Pembantaian Etnis Cina Pada Peristiwa Geger Pecinan 9 Oktober 1740
Jumat, Juni 02, 2017
Ilusrasi: Pinterest
- Pada hari ini, negara kita tengah dirundung permasalahan mengenai rasialitas serta krisis toleransi. Menurut survei dari Wahid Foundation bertajuk "Potensi Intoleransi serta Radikalisme Sosial Keagamaan di Kalangan Muslim Indonesia" yang menghasilkan laporan mengenai kelompok yang dibenci oleh masyarakat Indonesia, meliputi mereka yang berlatarbelakang agama nonmuslim, kelompok tionghoa, komunis, serta selainnya.
Baca Juga
Hal yang paling menjadi simbolisasi yang ditujukan kepada orang Tionghoa ialah tingkat ekonomi, sosial, serta etnisnya. Simbolisasi tersebut berujung pada stigma yang cenderung negatif serta menganggap orang Tionghoa menjadi sumber dari permasalahan ekonomi orang Indonesia lainnya, yang sering disimbolkan selaku "pribumi."
Stigma ini kemudian berujung pada kebencian terhadap orang Tionghoa yang berakhir pada intimidasi berupa verbal atau pun fisik. Peristiwa yang terdekat terjadi sekitar 18 tahun yang lalu, dikala gelombang reformasi 1998 turut juga membawa dampak pada intimidasi kepada golongan Tionghoa berupa kekerasan fisik, penjarahan, serta isu yang santer berupa pemerkosaan terhadap wanita-wanita Tionghoa.
Hal ini bermula dikala pada kesatu abad ke-18 terjadi penurunan perekonomian dunia selaku imbas dari turunnya harga gula, hal ini juga turut mempengaruhi kehidupan Batavia. Kondisi tersebut menyebabkan banyak pengangguran di Batavia, sementara terjadi gelombang migrasi dari Cina yang memadati kota Batavia dikala itu. Setidaknya Sudah ada 4.000 orang Cina bermukim di dalam tembok kota Batavia, sedangkan sekitar 10.000 orang berada di luar tembok kota.

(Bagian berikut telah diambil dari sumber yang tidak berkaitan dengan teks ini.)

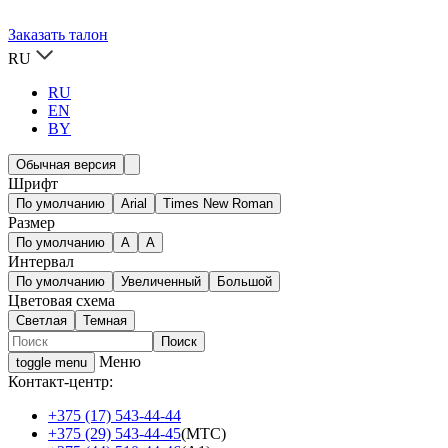
Заказать талон
RU
RU
EN
BY
Обычная версия
Шрифт
По умолчанию
Arial
Times New Roman
Размер
По умолчанию
A
A
Интервал
По умолчанию
Увеличенный
Большой
Цветовая схема
Светлая
Темная
Меню
toggle menu
Контакт-центр:
+375 (17) 543-44-44
+375 (29) 543-44-45
(МТС)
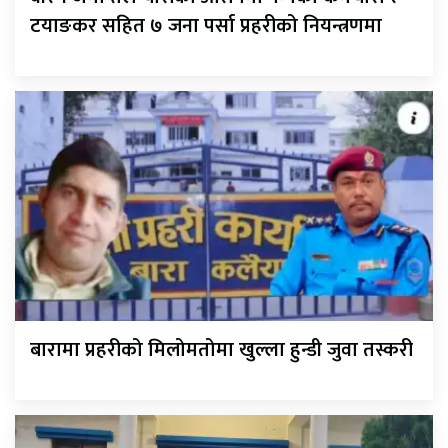
टयाङकर सहित ७ जना पर्सा प्रहरीको नियन्त्रणमा
बारामा प्रहरीको मिलोमतोमा खुल्ला हुन्डी जुवा तस्करी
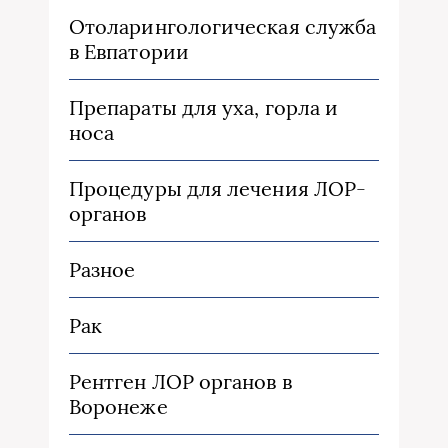
Отоларингологическая служба
в Евпатории
Препараты для уха, горла и
носа
Процедуры для лечения ЛОР-
органов
Разное
Рак
Рентген ЛОР органов в
Воронеже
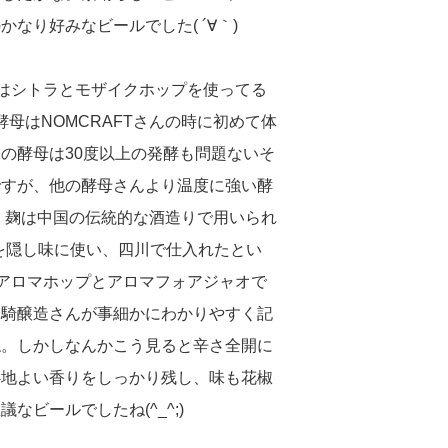
なり好みなビールでした( ´∀｀)
プはシトラとモザイクホップを使ってる
酵母はNOMCRAFTさんの時に初めて体
の酵母は30度以上の発酵も問題ないそ
ですが、他の酵母さんより温度に強い酵
。麹は中国の伝統的な酒造りで用いられ
リゼー)を隠し味に使い、四川で仕入れたとい
にアロマホップとアロマフォアジャオで
一騎醸造さんが事細かにわかりやすく記
ね。しかしなんかこう見ると辛さ全開に
心地よい香りをしっかり残し、味も花椒
ビールでしたね(^_^;)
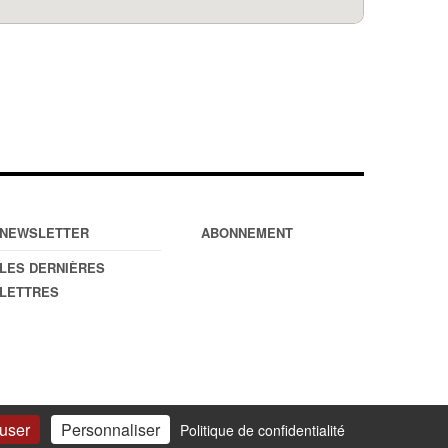
NEWSLETTER
ABONNEMENT
LES DERNIÈRES
LETTRES
fuser
Personnaliser
Politique de confidentialité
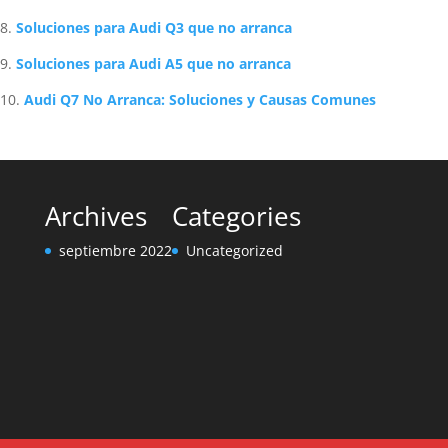
Soluciones para Audi Q3 que no arranca
Soluciones para Audi A5 que no arranca
Audi Q7 No Arranca: Soluciones y Causas Comunes
Archives
Categories
septiembre 2022
Uncategorized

Adriaan Valckenier (1695-1751). Foto: Rijksmuseum Amsterdam
Namun isu kemudian berkembang kalau banyak dari Orang Tionghoa yang dibunuh dalam perjalanan ke Sri Langka dengan diceburkan ke laut, sehingga menimbulkan kecemasan orang-orang Tonghoa lainnya di Batavia, serta kemudian menghimpun orang-orang Tonghoa di dalam serta luar tembok kota serta menyapkan senjata, serta mengancam buat menggelar pemberontakan di Batavia.

Ilustrasi Geger Pecinan 1740. Foto: geni.com/Abraham Van Stolk
Dilansir dari National Geographic Indonesia, mengutip cerita seorang pelaku pembantain G.Bernhard Schwarzen, berkisah dalam bukunya Reise in Ost-Indien yang terbit pada 1751, " Bukan tersisa lagi orang Cina di dalam tembok kota. Seluruh jalanan serta gang-gang dipenuhi mayat, kanal penuh dengan mayat, bahkan kaki kita tidak bakal basah dikala menyeberangi kanal Jika melewati tumpukan mayat-mayat itu.”

Dalam Peristiwa 9 Oktober 1740, diperkirakan sekitar 5.000 sampai 10.000. Beberapa diantaranya sebelumnya ditawan di di Stadhuis, Balai Kota Batavia (kini Museum Sejarah Jakarta). Mereka kemudian diarakan ke balik halaman Balai Kota serta kemudian disembelih. Peristiwa berdarah tersebut kemudian diketahui dengan "Geger Pecinan"
Kejadian tersebut membuat banyak orang-orang Tionghoa melarikan diri dari Batavia serta menuju daerah lain seperti di Pantai Utara Jawa, seperti Banten serta Mataram, namun kedatangan mereka juga mendapatkan penolakan dari Kesultanan Banten serta Mataram.
Kawasan Glodok 1880. Foto: KITLV
Usai kejadian tersebut tidak ada orang Cina yang tinggal di dalam Batavia. Beberapa tahun kemudian orang-orang Cina diperbolehkan kembali tinggal di sekitar selatan Batavia, mendiami daerah berawa yang dijadikan ladang tebu milik seorang Bali bernama Arya Glitok. Daerah tersebut kemudian menjadi daerah pecinaan yang diketahui selaku Glodok, yang diambil dari nama orang Bali tersebut.